▶

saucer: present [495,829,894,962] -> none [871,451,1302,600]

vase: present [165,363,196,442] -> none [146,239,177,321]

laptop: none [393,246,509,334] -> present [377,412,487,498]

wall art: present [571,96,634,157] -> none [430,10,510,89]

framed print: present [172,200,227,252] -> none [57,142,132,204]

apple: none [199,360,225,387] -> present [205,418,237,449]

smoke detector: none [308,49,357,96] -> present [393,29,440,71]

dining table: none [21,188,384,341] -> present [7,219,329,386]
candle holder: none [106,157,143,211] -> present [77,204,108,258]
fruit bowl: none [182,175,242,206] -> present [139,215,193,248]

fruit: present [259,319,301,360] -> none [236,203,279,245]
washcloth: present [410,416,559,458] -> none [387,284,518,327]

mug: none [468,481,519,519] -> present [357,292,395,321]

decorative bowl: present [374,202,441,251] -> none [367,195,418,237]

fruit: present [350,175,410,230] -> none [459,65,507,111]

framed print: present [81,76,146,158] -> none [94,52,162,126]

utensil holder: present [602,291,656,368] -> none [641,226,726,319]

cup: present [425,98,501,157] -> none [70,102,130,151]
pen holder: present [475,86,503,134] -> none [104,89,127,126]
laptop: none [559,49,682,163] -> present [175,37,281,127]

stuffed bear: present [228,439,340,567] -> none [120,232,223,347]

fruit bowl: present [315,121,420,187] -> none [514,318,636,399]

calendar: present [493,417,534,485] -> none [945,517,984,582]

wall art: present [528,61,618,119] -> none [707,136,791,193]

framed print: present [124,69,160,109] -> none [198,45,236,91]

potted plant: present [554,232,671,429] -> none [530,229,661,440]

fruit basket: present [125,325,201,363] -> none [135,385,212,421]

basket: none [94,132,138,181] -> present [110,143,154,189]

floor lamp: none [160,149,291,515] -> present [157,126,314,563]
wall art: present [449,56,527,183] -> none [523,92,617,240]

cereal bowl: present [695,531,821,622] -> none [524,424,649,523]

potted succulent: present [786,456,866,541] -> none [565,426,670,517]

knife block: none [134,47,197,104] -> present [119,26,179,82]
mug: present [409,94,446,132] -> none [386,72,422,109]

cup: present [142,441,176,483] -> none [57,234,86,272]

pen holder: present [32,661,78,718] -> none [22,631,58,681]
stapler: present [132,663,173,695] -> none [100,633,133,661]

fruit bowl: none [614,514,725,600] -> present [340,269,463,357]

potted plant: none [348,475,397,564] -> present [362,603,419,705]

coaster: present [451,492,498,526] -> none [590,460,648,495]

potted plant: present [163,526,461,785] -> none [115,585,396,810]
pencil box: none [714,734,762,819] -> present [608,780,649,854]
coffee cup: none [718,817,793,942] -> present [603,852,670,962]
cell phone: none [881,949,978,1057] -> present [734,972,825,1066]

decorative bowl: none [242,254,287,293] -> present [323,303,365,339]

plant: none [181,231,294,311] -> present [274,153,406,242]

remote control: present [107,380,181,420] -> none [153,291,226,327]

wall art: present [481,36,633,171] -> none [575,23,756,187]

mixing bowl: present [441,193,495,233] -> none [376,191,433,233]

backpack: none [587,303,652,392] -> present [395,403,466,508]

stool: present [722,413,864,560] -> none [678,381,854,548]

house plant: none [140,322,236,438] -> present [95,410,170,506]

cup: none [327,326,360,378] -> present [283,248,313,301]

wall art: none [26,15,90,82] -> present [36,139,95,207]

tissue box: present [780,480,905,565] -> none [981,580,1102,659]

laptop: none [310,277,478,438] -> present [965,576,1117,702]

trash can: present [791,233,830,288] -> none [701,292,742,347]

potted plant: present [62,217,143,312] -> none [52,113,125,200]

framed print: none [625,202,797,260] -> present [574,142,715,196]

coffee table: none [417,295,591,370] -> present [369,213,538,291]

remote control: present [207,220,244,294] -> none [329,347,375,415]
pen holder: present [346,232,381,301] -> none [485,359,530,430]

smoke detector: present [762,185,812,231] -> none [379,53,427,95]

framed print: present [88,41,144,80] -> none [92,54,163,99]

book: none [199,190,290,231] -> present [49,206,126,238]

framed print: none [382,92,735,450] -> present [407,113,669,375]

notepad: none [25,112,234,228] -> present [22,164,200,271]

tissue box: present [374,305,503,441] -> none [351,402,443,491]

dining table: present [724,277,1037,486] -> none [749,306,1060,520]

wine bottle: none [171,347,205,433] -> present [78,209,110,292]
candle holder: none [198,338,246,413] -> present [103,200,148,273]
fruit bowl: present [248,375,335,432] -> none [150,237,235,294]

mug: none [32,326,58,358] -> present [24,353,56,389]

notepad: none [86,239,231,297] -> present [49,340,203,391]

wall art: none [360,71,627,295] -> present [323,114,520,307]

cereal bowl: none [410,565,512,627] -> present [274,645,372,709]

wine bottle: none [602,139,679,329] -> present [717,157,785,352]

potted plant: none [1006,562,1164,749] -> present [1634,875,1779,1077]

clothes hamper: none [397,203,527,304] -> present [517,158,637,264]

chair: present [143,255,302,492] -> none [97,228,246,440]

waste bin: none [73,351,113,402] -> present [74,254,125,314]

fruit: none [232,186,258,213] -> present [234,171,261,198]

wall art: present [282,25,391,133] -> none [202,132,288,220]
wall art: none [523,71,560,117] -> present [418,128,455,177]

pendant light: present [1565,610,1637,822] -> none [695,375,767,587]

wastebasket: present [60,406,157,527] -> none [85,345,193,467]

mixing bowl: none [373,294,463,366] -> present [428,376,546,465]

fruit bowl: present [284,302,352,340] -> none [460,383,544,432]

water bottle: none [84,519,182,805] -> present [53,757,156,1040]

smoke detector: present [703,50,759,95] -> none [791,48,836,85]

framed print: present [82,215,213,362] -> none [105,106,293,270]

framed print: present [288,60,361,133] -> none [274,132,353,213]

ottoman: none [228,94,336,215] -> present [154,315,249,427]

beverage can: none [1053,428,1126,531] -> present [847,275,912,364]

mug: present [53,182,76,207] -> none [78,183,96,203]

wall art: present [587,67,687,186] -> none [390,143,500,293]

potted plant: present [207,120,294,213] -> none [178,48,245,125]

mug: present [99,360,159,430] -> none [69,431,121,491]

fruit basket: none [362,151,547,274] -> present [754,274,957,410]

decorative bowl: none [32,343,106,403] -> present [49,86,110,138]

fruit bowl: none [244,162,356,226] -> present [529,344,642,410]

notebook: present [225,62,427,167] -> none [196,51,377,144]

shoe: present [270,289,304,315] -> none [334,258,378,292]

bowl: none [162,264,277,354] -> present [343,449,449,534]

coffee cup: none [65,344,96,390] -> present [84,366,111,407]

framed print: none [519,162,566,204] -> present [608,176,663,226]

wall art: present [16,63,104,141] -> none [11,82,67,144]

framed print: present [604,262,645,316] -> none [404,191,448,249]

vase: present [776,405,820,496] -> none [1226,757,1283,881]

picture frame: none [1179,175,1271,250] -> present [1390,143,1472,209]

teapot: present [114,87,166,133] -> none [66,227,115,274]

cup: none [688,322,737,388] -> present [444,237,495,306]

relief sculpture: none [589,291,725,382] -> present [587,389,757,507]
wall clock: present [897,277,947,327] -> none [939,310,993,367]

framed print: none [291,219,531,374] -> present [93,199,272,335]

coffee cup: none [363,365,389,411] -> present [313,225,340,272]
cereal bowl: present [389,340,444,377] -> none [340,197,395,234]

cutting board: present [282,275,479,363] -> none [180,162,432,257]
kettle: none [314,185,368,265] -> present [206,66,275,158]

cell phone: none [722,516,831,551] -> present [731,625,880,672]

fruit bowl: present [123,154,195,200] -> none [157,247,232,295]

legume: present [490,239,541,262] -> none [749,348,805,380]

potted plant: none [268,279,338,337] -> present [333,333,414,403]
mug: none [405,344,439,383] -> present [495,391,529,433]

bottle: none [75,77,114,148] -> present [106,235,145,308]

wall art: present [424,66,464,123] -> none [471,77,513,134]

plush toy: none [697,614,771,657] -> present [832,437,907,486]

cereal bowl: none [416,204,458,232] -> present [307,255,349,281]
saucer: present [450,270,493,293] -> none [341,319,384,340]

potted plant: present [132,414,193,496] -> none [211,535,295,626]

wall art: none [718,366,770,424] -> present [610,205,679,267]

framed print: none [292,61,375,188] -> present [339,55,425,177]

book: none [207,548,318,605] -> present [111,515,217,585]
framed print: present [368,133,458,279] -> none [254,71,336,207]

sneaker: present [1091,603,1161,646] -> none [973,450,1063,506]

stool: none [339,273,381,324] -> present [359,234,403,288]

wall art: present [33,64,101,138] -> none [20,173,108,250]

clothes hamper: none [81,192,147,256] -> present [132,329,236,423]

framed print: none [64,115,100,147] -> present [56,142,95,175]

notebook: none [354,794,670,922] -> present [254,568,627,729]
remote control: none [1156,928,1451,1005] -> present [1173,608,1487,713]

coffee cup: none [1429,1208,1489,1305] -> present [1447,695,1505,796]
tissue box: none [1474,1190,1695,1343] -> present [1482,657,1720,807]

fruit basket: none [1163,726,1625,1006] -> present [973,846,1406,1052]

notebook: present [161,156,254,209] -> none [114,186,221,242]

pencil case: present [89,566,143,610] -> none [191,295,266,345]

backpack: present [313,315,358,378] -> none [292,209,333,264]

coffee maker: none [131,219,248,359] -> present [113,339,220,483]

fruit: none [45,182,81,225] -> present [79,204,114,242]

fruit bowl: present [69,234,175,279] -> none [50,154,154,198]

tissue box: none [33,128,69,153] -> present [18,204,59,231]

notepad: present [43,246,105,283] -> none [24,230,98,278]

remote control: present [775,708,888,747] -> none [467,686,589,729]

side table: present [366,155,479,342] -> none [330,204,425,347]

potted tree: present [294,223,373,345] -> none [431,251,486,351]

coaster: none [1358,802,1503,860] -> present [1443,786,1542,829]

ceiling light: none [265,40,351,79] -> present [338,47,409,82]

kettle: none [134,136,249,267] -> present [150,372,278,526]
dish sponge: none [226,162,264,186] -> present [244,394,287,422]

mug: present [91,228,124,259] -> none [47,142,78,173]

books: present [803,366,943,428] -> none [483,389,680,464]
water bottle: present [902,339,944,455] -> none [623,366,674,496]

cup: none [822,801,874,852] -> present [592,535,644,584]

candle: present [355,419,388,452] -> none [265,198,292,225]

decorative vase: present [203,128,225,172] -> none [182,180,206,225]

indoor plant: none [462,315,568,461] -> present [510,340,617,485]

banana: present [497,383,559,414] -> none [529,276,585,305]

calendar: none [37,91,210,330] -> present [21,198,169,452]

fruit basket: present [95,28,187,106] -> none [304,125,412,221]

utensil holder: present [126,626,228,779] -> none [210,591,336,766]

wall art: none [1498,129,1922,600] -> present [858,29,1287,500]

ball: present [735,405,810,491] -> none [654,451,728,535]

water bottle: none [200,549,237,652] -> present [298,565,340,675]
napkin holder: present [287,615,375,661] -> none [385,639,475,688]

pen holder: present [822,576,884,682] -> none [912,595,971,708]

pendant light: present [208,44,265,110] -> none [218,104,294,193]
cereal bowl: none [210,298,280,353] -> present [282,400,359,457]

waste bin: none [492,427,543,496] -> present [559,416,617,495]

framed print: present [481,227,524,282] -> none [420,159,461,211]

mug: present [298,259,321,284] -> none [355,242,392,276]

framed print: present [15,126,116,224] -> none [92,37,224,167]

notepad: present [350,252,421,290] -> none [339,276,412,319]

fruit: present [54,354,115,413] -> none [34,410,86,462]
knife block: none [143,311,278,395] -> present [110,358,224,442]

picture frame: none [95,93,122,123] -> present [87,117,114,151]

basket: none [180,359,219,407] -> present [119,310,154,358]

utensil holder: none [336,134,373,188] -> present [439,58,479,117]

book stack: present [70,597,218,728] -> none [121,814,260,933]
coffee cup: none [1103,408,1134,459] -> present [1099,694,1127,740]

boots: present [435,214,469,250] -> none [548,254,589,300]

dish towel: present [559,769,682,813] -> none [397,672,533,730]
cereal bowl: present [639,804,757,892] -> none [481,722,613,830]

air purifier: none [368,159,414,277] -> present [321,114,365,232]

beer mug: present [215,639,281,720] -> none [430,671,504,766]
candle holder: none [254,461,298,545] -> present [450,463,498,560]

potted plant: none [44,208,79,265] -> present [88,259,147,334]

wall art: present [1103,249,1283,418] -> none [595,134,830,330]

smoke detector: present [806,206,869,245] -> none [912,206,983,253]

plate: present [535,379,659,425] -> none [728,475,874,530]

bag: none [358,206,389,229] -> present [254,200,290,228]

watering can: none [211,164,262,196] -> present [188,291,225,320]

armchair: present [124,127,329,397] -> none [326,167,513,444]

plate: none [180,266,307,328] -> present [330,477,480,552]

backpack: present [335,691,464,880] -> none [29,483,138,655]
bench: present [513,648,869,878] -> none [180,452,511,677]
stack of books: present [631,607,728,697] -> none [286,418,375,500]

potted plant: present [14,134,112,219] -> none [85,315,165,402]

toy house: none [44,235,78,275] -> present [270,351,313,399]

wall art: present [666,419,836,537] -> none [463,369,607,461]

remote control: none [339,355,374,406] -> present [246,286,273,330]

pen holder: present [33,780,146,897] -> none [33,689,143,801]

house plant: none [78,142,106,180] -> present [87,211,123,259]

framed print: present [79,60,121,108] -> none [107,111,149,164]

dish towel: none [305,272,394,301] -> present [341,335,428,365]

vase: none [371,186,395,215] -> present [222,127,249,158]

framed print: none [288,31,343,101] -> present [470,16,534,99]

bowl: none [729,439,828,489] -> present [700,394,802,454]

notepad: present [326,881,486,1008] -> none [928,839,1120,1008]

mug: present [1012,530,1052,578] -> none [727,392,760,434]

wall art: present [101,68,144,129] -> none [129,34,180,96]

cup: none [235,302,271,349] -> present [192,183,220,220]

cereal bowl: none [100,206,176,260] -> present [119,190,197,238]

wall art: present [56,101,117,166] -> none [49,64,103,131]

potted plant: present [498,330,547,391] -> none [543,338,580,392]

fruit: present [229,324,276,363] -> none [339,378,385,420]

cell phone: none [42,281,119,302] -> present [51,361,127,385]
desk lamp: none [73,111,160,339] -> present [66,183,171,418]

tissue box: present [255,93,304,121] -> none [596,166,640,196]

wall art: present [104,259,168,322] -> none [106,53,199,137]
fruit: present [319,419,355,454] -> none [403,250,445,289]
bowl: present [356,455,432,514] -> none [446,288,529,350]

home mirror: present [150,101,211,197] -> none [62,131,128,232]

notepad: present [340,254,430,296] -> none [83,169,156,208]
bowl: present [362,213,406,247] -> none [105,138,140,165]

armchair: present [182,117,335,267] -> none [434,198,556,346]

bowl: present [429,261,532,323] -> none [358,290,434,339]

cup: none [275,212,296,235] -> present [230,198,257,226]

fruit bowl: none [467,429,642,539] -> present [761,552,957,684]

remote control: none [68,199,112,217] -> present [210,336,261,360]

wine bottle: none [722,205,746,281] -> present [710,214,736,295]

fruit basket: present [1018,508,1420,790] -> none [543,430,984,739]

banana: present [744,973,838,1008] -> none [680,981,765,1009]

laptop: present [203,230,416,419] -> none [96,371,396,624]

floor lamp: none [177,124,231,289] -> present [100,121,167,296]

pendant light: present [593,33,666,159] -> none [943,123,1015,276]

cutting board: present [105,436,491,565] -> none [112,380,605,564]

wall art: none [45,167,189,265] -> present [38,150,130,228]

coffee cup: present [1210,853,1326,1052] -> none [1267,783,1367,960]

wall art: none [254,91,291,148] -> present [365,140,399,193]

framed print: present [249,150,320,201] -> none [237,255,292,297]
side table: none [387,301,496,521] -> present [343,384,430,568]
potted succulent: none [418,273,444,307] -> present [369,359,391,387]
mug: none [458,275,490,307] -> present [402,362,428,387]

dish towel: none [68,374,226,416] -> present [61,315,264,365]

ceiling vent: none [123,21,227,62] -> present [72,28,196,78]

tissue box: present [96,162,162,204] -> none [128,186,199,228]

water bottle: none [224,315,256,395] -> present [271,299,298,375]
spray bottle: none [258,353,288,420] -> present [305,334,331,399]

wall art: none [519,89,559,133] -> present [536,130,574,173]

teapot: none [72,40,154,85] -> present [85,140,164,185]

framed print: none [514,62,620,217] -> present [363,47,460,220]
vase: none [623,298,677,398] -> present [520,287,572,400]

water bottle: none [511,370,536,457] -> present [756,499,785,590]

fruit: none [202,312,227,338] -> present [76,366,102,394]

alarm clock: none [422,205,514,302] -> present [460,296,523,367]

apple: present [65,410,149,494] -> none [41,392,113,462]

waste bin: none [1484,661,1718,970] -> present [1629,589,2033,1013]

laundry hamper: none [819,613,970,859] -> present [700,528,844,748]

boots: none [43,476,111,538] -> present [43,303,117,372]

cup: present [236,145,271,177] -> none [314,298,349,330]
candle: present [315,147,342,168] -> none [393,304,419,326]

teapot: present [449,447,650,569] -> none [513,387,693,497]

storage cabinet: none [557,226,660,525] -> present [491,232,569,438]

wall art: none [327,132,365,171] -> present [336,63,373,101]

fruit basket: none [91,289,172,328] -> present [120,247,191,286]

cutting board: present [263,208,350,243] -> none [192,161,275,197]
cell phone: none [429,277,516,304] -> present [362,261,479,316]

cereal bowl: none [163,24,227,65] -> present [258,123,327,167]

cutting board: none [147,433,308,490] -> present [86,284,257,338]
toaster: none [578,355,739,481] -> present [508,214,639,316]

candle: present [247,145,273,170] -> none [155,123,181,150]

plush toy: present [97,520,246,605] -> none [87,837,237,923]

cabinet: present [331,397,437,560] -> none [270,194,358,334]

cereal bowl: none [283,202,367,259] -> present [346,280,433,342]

◀

Exercise directions – Each line above with the string "kettle" should be reported in full.

Problem solution –
kettle: none [314,185,368,265] -> present [206,66,275,158]
kettle: none [134,136,249,267] -> present [150,372,278,526]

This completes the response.